DSID VID Youtube link
34XnPr4YKpo8wE_mEl Z1Jilm0TZHY http://www.youtube.com/watch?v=Z1Jilm0TZHY

Test Environment

  • CPU: Intel(R) Xeon(R) CPU E5-2620 v4
  • Memory: 64GB
  • Storage: HDD
  • Dataset: Youtube(5.4GB)
  • N2 version: 0.1.5
  • nmslib version: 2.0.4
  • g++(gcc) 7.3.1

Index build times

image0

Library 1 thread 2 threads 4 threads 8 threads 16 threads
N2 (3.7GB) 4628.62 sec 2625.57 sec 1456.18 sec 844.54 sec 538.68 sec
nmslib (3.9GB) 6368.85 sec 3865.73 sec 2081.81 sec 1092.89 sec 666.20 sec

The above data shows a comparison of index build times with thread changes. N2 is 19~27% faster than the nmslib to build index file.

Search speed

image1

Library search time accuracy
N2 (efCon = 100, efSearch = 25) 0.000191692853 0.424057
N2 (efCon = 100, efSearch = 50) 0.0002163668156 0.601179
N2 (efCon = 100, efSearch = 100) 0.0002673476934 0.748796
N2 (efCon = 100, efSearch = 250) 0.0005520210505 0.850445
N2 (efCon = 100, efSearch = 500) 0.001028939319 0.895242
N2 (efCon = 100, efSearch = 750) 0.001303373504 0.910901
N2 (efCon = 100, efSearch = 1000) 0.001953691959 0.919208
N2 (efCon = 100, efSearch = 1500) 0.002749215031 0.928018
N2 (efCon = 100, efSearch = 2500) 0.003751451612 0.934984
N2 (efCon = 100, efSearch = 5000) 0.008200209832 0.939109
N2 (efCon = 100, efSearch = 10000) 0.01378832684 0.941021
N2 (efCon = 100, efSearch = 25000) 0.03242799292 0.942262
N2 (efCon = 100, efSearch = 100000) 0.1272339942 0.943302
nmslib (efCon = 100, efSearch = 25) 0.0001844111204 0.486474
nmslib (efCon = 100, efSearch = 50) 0.0002713298321 0.637868
nmslib (efCon = 100, efSearch = 100) 0.0003269775152 0.764977
nmslib (efCon = 100, efSearch = 250) 0.0005977529526 0.857598
nmslib (efCon = 100, efSearch = 500) 0.001127228618 0.899621
nmslib (efCon = 100, efSearch = 750) 0.00142812109 0.915815
nmslib (efCon = 100, efSearch = 1000) 0.001758913255 0.923814
nmslib (efCon = 100, efSearch = 1500) 0.002715426302 0.932147
nmslib (efCon = 100, efSearch = 2500) 0.004713194823 0.938547
nmslib (efCon = 100, efSearch = 5000) 0.008359930491 0.942717
nmslib (efCon = 100, efSearch = 10000) 0.01632316473 0.944737
nmslib (efCon = 100, efSearch = 25000) 0.03980695992 0.946092
nmslib (efCon = 100, efSearch = 100000) 0.144999783 0.946819

The above data shows QPS(Queries Per Second) values according to accuracy change.

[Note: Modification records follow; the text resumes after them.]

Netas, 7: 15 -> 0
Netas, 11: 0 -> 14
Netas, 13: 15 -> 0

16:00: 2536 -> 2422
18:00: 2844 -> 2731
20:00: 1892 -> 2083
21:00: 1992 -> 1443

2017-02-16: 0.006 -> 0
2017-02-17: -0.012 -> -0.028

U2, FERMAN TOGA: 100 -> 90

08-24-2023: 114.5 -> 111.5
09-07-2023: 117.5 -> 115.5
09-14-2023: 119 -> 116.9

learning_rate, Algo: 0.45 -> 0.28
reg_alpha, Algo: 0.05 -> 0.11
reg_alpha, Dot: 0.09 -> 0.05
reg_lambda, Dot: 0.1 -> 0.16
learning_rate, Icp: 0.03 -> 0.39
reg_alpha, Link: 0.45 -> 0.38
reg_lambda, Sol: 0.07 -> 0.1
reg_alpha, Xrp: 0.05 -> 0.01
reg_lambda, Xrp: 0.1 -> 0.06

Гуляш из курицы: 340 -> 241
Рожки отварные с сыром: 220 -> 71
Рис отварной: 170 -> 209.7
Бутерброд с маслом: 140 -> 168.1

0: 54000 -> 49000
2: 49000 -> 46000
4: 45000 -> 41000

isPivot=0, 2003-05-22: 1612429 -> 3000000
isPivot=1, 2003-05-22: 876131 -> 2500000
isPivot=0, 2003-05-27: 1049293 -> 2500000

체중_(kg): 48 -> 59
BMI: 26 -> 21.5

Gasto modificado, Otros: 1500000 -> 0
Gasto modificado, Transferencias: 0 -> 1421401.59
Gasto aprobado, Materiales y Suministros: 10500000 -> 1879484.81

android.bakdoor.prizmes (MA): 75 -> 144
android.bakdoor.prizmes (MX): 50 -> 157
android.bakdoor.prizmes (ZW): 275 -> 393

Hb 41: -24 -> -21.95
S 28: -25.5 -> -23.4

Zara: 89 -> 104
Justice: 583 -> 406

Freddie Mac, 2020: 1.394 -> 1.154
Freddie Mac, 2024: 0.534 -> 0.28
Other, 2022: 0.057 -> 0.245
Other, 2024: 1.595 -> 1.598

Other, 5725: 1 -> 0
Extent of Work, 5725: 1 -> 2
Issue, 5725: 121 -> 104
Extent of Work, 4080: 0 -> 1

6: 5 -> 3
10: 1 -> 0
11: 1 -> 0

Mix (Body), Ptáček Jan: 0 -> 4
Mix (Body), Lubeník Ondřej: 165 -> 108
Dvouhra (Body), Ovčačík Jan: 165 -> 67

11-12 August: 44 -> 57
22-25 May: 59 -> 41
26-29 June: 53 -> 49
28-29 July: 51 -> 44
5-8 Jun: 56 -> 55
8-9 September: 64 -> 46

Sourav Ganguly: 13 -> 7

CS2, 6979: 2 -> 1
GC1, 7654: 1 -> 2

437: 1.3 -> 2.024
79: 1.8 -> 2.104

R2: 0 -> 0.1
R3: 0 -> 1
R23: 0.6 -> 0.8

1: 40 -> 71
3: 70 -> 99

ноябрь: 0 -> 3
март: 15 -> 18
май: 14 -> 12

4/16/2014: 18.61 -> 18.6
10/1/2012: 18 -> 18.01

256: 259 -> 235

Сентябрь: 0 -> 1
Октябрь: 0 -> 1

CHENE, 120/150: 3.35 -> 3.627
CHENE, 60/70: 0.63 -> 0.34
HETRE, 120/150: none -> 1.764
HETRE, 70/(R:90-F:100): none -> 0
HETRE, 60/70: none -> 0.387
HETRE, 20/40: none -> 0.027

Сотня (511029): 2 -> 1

N2 and nmslib both libraries have similar search performance.

Memory usage

image2

Library memory usage
N2 11209.5 MB
nmslib 13006.2 MB

The above data shows the difference in memory usage before and after index file build. N2 uses 14% less memory than nmslib.

Conclusion

N2 builds index file faster and uses less memory than nmslib, but has similar search performance.

The benchmark environment uses multiple threads for index builds but a single thread for searching. In a real production environment, you will need concurrent searches (by multiple processes or multiple threads). N2 allows you to search simultaneously using multiple processes. With mmap support in N2, It works much more efficiently than other libraries, including the nmslib.